Request: Please state how many lines in the records contain the string "Solder", with no words besides the number.

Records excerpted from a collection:
· · ·

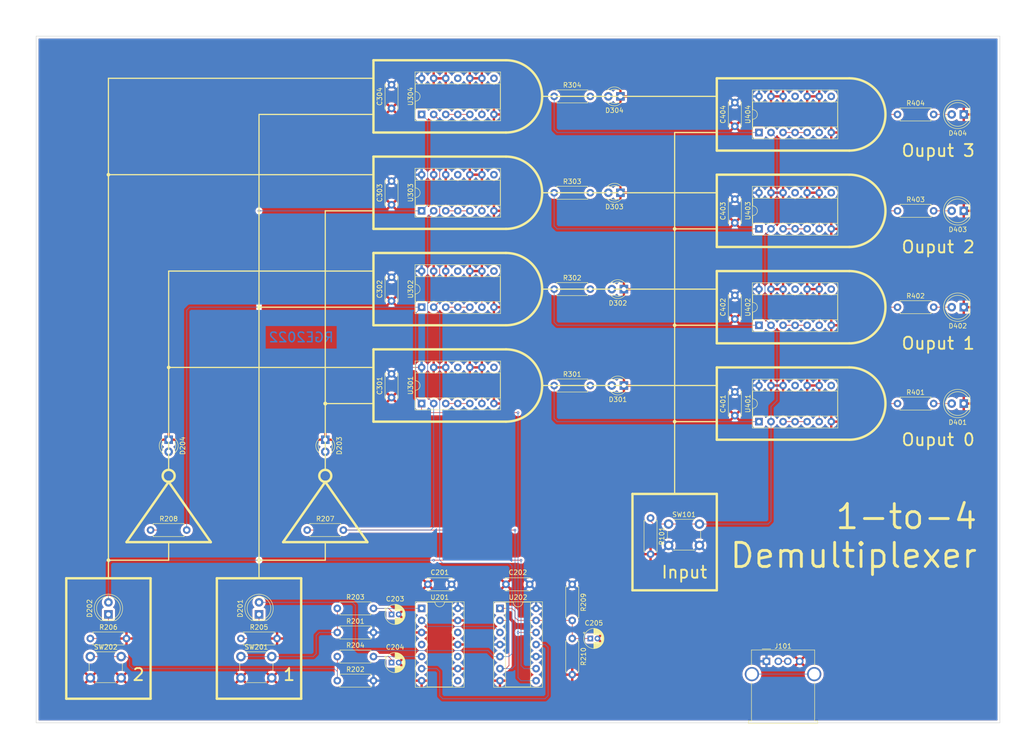
<source format=kicad_pcb>
(kicad_pcb (version 20211014) (generator pcbnew)

  (general
    (thickness 1.6)
  )

  (paper "A4")
  (layers
    (0 "F.Cu" signal)
    (31 "B.Cu" signal)
    (32 "B.Adhes" user "B.Adhesive")
    (33 "F.Adhes" user "F.Adhesive")
    (34 "B.Paste" user)
    (35 "F.Paste" user)
    (36 "B.SilkS" user "B.Silkscreen")
    (37 "F.SilkS" user "F.Silkscreen")
    (38 "B.Mask" user)
    (39 "F.Mask" user)
    (40 "Dwgs.User" user "User.Drawings")
    (41 "Cmts.User" user "User.Comments")
    (42 "Eco1.User" user "User.Eco1")
    (43 "Eco2.User" user "User.Eco2")
    (44 "Edge.Cuts" user)
    (45 "Margin" user)
    (46 "B.CrtYd" user "B.Courtyard")
    (47 "F.CrtYd" user "F.Courtyard")
    (48 "B.Fab" user)
    (49 "F.Fab" user)
    (50 "User.1" user)
    (51 "User.2" user)
    (52 "User.3" user)
    (53 "User.4" user)
    (54 "User.5" user)
    (55 "User.6" user)
    (56 "User.7" user)
    (57 "User.8" user)
    (58 "User.9" user)
  )

  (setup
    (stackup
      (layer "F.SilkS" (type "Top Silk Screen"))
      (layer "F.Paste" (type "Top Solder Paste"))
      (layer "F.Mask" (type "Top Solder Mask") (thickness 0.01))
      (layer "F.Cu" (type "copper") (thickness 0.035))
      (layer "dielectric 1" (type "core") (thickness 1.51) (material "FR4") (epsilon_r 4.5) (loss_tangent 0.02))
      (layer "B.Cu" (type "copper") (thickness 0.035))
      (layer "B.Mask" (type "Bottom Solder Mask") (thickness 0.01))
      (layer "B.Paste" (type "Bottom Solder Paste"))
      (layer "B.SilkS" (type "Bottom Silk Screen"))
      (copper_finish "None")
      (dielectric_constraints no)
    )
    (pad_to_mask_clearance 0)
    (pcbplotparams
      (layerselection 0x00010fc_ffffffff)
      (disableapertmacros false)
      (usegerberextensions false)
      (usegerberattributes true)
      (usegerberadvancedattributes true)
      (creategerberjobfile true)
      (svguseinch false)
      (svgprecision 6)
      (excludeedgelayer true)
      (plotframeref false)
      (viasonmask false)
      (mode 1)
      (useauxorigin false)
      (hpglpennumber 1)
      (hpglpenspeed 20)
      (hpglpendiameter 15.000000)
      (dxfpolygonmode true)
      (dxfimperialunits true)
      (dxfusepcbnewfont true)
      (psnegative false)
      (psa4output false)
      (plotreference true)
      (plotvalue true)
      (plotinvisibletext false)
      (sketchpadsonfab false)
      (subtractmaskfromsilk false)
      (outputformat 1)
      (mirror false)
      (drillshape 1)
      (scaleselection 1)
      (outputdirectory "")
    )
  )

  (net 0 "")
  (net 1 "+5V")
  (net 2 "Net-(J101-Pad2)")
  (net 3 "GND")
  (net 4 "unconnected-(J101-Pad5)")
  (net 5 "Net-(D201-Pad1)")
  (net 6 "Net-(D202-Pad1)")
  (net 7 "/Input Selectors/~{RESET}")
  (net 8 "Net-(C203-Pad1)")
  (net 9 "unconnected-(U201-Pad4)")
  (net 10 "Net-(R201-Pad1)")
  (net 11 "unconnected-(U201-Pad8)")
  (net 12 "unconnected-(U201-Pad10)")
  (net 13 "Net-(C204-Pad1)")
  (net 14 "Net-(D203-Pad2)")
  (net 15 "Net-(D204-Pad2)")
  (net 16 "Net-(U201-Pad2)")
  (net 17 "Net-(D301-Pad2)")
  (net 18 "Net-(D302-Pad2)")
  (net 19 "Net-(D303-Pad2)")
  (net 20 "Net-(D304-Pad2)")
  (net 21 "Net-(U301-Pad3)")
  (net 22 "unconnected-(U301-Pad8)")
  (net 23 "unconnected-(U301-Pad11)")
  (net 24 "/Decoder/SELECT0")
  (net 25 "/Decoder/SELECT1")
  (net 26 "/Decoder/SELECT2")
  (net 27 "/Decoder/SELECT3")
  (net 28 "/Decoder/~{a_{1}}")
  (net 29 "/Decoder/~{a_{0}}")
  (net 30 "Net-(U302-Pad3)")
  (net 31 "unconnected-(U302-Pad8)")
  (net 32 "/Decoder/a_{0}")
  (net 33 "/Decoder/a_{1}")
  (net 34 "unconnected-(U302-Pad11)")
  (net 35 "Net-(U303-Pad3)")
  (net 36 "unconnected-(U303-Pad8)")
  (net 37 "unconnected-(U303-Pad11)")
  (net 38 "Net-(U304-Pad3)")
  (net 39 "unconnected-(U304-Pad8)")
  (net 40 "unconnected-(U304-Pad11)")
  (net 41 "/Output/INPUT")
  (net 42 "Net-(U401-Pad3)")
  (net 43 "unconnected-(U401-Pad8)")
  (net 44 "unconnected-(U401-Pad11)")
  (net 45 "Net-(D401-Pad2)")
  (net 46 "Net-(D402-Pad2)")
  (net 47 "Net-(U402-Pad3)")
  (net 48 "unconnected-(U402-Pad8)")
  (net 49 "unconnected-(U402-Pad11)")
  (net 50 "Net-(R401-Pad1)")
  (net 51 "Net-(R402-Pad1)")
  (net 52 "Net-(D403-Pad2)")
  (net 53 "Net-(R403-Pad1)")
  (net 54 "Net-(R202-Pad1)")
  (net 55 "Net-(U403-Pad3)")
  (net 56 "unconnected-(U403-Pad8)")
  (net 57 "unconnected-(U403-Pad11)")
  (net 58 "Net-(D404-Pad2)")
  (net 59 "Net-(R404-Pad1)")
  (net 60 "Net-(U201-Pad6)")
  (net 61 "Net-(U404-Pad3)")
  (net 62 "unconnected-(U404-Pad8)")
  (net 63 "unconnected-(U404-Pad11)")
  (net 64 "unconnected-(U201-Pad12)")

  (footprint "Button_Switch_THT:SW_PUSH_6mm_H4.3mm" (layer "F.Cu") (at 62.23 138.43))

  (footprint "Resistor_THT:R_Axial_DIN0207_L6.3mm_D2.5mm_P7.62mm_Horizontal" (layer "F.Cu") (at 232.41 64.77))

  (footprint "Resistor_THT:R_Axial_DIN0207_L6.3mm_D2.5mm_P7.62mm_Horizontal" (layer "F.Cu") (at 160.02 60.96))

  (footprint "Resistor_THT:R_Axial_DIN0207_L6.3mm_D2.5mm_P7.62mm_Horizontal" (layer "F.Cu") (at 107.95 111.76))

  (footprint "LED_THT:LED_D5.0mm" (layer "F.Cu") (at 246.38 44.45 180))

  (footprint "LED_THT:LED_D3.0mm" (layer "F.Cu") (at 173.99 40.64 180))

  (footprint "LED_THT:LED_D3.0mm" (layer "F.Cu") (at 111.76 92.71 -90))

  (footprint "Package_DIP:DIP-14_W7.62mm_Socket" (layer "F.Cu") (at 148.59 128.27))

  (footprint "Resistor_THT:R_Axial_DIN0207_L6.3mm_D2.5mm_P7.62mm_Horizontal" (layer "F.Cu") (at 232.41 44.45))

  (footprint "Resistor_THT:R_Axial_DIN0207_L6.3mm_D2.5mm_P7.62mm_Horizontal" (layer "F.Cu") (at 180.34 109.22 -90))

  (footprint "LED_THT:LED_D3.0mm" (layer "F.Cu") (at 78.74 92.71 -90))

  (footprint "Resistor_THT:R_Axial_DIN0207_L6.3mm_D2.5mm_P7.62mm_Horizontal" (layer "F.Cu") (at 232.41 85.09))

  (footprint "Capacitor_THT:CP_Radial_D4.0mm_P1.50mm" (layer "F.Cu") (at 125.73 139.7))

  (footprint "Package_DIP:DIP-14_W7.62mm_Socket" (layer "F.Cu") (at 203.2 68.58 90))

  (footprint "Button_Switch_THT:SW_PUSH_6mm_H4.3mm" (layer "F.Cu") (at 93.98 138.43))

  (footprint "Resistor_THT:R_Axial_DIN0207_L6.3mm_D2.5mm_P7.62mm_Horizontal" (layer "F.Cu") (at 93.98 134.62))

  (footprint "Package_DIP:DIP-14_W7.62mm_Socket" (layer "F.Cu") (at 132.08 128.27))

  (footprint "Button_Switch_THT:SW_PUSH_6mm_H4.3mm" (layer "F.Cu") (at 184.15 110.49))

  (footprint "Package_DIP:DIP-14_W7.62mm_Socket" (layer "F.Cu") (at 132.08 64.77 90))

  (footprint "LED_THT:LED_D5.0mm" (layer "F.Cu") (at 246.38 64.77 180))

  (footprint "Capacitor_THT:C_Disc_D5.0mm_W2.5mm_P5.00mm" (layer "F.Cu") (at 125.73 63.46 90))

  (footprint "Package_DIP:DIP-14_W7.62mm_Socket" (layer "F.Cu") (at 132.08 44.45 90))

  (footprint "Resistor_THT:R_Axial_DIN0207_L6.3mm_D2.5mm_P7.62mm_Horizontal" (layer "F.Cu") (at 232.41 24.13))

  (footprint "LED_THT:LED_D3.0mm" (layer "F.Cu") (at 174.72 60.96 180))

  (footprint "Resistor_THT:R_Axial_DIN0207_L6.3mm_D2.5mm_P7.62mm_Horizontal" (layer "F.Cu") (at 163.83 134.62 -90))

  (footprint "Resistor_THT:R_Axial_DIN0207_L6.3mm_D2.5mm_P7.62mm_Horizontal" (layer "F.Cu") (at 163.83 123.19 -90))

  (footprint "Resistor_THT:R_Axial_DIN0207_L6.3mm_D2.5mm_P7.62mm_Horizontal" (layer "F.Cu") (at 114.3 138.43))

  (footprint "Package_DIP:DIP-14_W7.62mm_Socket" (layer "F.Cu") (at 203.2 48.25 90))

  (footprint "Capacitor_THT:C_Disc_D5.0mm_W2.5mm_P5.00mm" (layer "F.Cu") (at 125.73 43.18 90))

  (footprint "Resistor_THT:R_Axial_DIN0207_L6.3mm_D2.5mm_P7.62mm_Horizontal" (layer "F.Cu") (at 114.3 128.27))

  (footprint "Capacitor_THT:CP_Radial_D4.0mm_P1.50mm" (layer "F.Cu") (at 167.64 134.62))

  (footprint "Connector_USB:USB_A_Molex_67643_Horizontal" (layer "F.Cu") (at 204.78 139.42))

  (footprint "Resistor_THT:R_Axial_DIN0207_L6.3mm_D2.5mm_P7.62mm_Horizontal" (layer "F.Cu") (at 62.23 134.62))

  (footprint "Capacitor_THT:C_Disc_D5.0mm_W2.5mm_P5.00mm" (layer "F.Cu") (at 198.12 87.63 90))

  (footprint "LED_THT:LED_D5.0mm" (layer "F.Cu") (at 246.38 85.09 180))

  (footprint "Package_DIP:DIP-14_W7.62mm_Socket" (layer "F.Cu") (at 132.08 24.13 90))

  (footprint "LED_THT:LED_D3.0mm" (layer "F.Cu") (at 174.72 81.28 180))

  (footprint "Resistor_THT:R_Axial_DIN0207_L6.3mm_D2.5mm_P7.62mm_Horizontal" (layer "F.Cu") (at 114.3 143.51))

  (footprint "Resistor_THT:R_Axial_DIN0207_L6.3mm_D2.5mm_P7.62mm_Horizontal" (layer "F.Cu") (at 160.02 20.32))

  (footprint "Capacitor_THT:C_Disc_D5.0mm_W2.5mm_P5.00mm" (layer "F.Cu") (at 125.73 22.86 90))

  (footprint "LED_THT:LED_D5.0mm" (layer "F.Cu") (at 246.38 24.13 180))

  (footprint "Package_DIP:DIP-14_W7.62mm_Socket" (layer "F.Cu")
    (tedit 5A02E8C5) (tstamp a93172f9-c8fc-4d05-93b9-9c725542fb89)
    (at 203.2 27.94 90)
    (descr "14-lead tho
... [1580657 chars truncated]
</source>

· · ·

Expected output: 4